Action item: Return, word for word, only the lines of the data below that lie between the line with "Stormwater Control |" and the line with "(462) | | 50.63% |", those two lines included.

Saved data entries:
------------------------------------------------

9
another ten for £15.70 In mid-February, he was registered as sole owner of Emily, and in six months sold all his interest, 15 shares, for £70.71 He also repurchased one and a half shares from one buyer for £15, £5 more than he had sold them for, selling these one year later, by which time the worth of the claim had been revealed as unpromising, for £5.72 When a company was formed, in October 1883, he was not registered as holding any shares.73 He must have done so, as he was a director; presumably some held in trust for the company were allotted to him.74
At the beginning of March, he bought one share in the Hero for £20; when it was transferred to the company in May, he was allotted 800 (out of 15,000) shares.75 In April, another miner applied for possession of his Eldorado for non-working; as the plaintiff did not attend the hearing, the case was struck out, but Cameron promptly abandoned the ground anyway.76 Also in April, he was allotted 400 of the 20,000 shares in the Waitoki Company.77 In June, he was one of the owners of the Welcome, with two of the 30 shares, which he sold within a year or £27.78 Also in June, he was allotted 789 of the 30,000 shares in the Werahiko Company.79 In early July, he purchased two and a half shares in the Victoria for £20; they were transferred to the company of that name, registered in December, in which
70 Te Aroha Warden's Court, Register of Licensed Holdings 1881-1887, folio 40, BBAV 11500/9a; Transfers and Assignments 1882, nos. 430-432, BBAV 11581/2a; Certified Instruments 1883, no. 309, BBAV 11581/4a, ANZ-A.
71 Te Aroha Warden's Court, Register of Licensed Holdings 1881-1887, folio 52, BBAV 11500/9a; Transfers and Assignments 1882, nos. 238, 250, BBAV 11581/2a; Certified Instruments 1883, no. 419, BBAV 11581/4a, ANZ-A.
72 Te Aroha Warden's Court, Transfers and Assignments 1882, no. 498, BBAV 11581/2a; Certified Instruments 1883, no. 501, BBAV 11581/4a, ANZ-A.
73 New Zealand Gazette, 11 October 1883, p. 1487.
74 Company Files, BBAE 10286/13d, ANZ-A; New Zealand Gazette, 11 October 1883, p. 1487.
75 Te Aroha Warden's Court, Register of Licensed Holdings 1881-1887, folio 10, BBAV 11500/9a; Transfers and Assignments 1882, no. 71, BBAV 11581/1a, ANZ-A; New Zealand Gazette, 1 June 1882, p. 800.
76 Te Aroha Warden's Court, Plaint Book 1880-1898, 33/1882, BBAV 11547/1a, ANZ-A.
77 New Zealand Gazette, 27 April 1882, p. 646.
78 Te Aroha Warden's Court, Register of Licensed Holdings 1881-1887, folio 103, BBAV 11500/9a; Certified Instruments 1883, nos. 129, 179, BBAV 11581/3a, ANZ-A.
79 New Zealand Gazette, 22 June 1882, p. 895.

------------------------------------------------

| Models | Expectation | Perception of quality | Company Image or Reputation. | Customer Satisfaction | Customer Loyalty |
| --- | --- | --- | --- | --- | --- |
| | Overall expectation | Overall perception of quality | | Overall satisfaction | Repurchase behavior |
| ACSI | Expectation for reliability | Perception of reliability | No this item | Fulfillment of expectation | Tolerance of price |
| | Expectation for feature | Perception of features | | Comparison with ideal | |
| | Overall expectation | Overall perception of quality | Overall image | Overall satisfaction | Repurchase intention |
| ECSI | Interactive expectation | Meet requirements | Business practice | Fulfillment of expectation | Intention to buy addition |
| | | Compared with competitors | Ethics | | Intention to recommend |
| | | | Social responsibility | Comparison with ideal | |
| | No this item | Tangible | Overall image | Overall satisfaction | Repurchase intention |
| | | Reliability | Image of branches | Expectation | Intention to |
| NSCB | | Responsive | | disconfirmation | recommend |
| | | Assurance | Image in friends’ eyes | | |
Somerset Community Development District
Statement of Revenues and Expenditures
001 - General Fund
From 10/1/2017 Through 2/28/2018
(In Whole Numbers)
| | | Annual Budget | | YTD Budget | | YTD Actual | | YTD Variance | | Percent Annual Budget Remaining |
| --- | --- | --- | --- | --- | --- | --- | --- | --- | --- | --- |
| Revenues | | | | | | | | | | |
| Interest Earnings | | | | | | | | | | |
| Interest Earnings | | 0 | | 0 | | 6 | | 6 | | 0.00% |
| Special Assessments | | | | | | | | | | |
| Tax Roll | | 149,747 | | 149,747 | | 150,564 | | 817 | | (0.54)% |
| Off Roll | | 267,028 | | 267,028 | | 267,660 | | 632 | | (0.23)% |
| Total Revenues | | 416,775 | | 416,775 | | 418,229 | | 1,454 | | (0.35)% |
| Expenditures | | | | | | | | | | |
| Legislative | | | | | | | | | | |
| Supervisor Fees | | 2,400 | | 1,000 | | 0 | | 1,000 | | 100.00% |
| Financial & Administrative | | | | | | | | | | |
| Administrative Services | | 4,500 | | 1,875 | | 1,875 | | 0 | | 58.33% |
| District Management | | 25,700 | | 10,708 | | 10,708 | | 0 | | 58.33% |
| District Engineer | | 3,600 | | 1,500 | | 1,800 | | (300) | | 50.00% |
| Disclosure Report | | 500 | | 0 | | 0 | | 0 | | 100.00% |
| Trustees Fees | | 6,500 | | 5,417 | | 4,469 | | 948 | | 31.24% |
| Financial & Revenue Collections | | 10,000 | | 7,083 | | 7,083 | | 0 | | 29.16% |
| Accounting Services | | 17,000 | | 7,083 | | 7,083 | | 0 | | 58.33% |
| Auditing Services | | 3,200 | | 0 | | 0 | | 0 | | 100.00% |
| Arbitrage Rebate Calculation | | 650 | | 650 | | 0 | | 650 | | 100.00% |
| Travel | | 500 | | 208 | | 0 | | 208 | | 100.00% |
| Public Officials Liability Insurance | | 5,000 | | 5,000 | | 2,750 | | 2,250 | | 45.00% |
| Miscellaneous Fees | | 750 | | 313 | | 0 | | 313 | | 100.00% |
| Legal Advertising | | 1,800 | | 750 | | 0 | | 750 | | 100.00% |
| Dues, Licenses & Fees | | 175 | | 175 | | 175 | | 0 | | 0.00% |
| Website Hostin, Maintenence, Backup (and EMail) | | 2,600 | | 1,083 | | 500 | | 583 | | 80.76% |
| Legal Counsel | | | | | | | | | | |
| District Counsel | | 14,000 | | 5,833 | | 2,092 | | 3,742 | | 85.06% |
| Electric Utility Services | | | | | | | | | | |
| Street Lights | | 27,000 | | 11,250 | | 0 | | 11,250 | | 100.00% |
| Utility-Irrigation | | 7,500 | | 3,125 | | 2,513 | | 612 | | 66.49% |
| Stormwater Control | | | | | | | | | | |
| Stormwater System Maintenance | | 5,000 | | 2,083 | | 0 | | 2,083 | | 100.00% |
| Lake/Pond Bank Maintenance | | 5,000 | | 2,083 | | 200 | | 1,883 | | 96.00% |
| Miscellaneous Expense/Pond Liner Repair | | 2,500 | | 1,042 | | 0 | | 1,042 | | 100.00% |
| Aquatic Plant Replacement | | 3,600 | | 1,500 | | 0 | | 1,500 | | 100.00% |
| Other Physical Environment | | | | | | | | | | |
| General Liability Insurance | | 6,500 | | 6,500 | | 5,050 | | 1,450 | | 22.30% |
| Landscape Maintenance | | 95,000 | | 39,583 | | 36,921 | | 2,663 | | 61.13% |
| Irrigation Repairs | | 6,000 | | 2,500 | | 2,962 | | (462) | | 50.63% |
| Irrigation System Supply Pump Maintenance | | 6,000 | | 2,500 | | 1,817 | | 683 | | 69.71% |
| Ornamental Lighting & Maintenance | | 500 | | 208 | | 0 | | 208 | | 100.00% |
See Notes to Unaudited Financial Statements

------------------------------------------------

Response:
| Stormwater Control | | | | | | | | | | |
| Stormwater System Maintenance | | 5,000 | | 2,083 | | 0 | | 2,083 | | 100.00% |
| Lake/Pond Bank Maintenance | | 5,000 | | 2,083 | | 200 | | 1,883 | | 96.00% |
| Miscellaneous Expense/Pond Liner Repair | | 2,500 | | 1,042 | | 0 | | 1,042 | | 100.00% |
| Aquatic Plant Replacement | | 3,600 | | 1,500 | | 0 | | 1,500 | | 100.00% |
| Other Physical Environment | | | | | | | | | | |
| General Liability Insurance | | 6,500 | | 6,500 | | 5,050 | | 1,450 | | 22.30% |
| Landscape Maintenance | | 95,000 | | 39,583 | | 36,921 | | 2,663 | | 61.13% |
| Irrigation Repairs | | 6,000 | | 2,500 | | 2,962 | | (462) | | 50.63% |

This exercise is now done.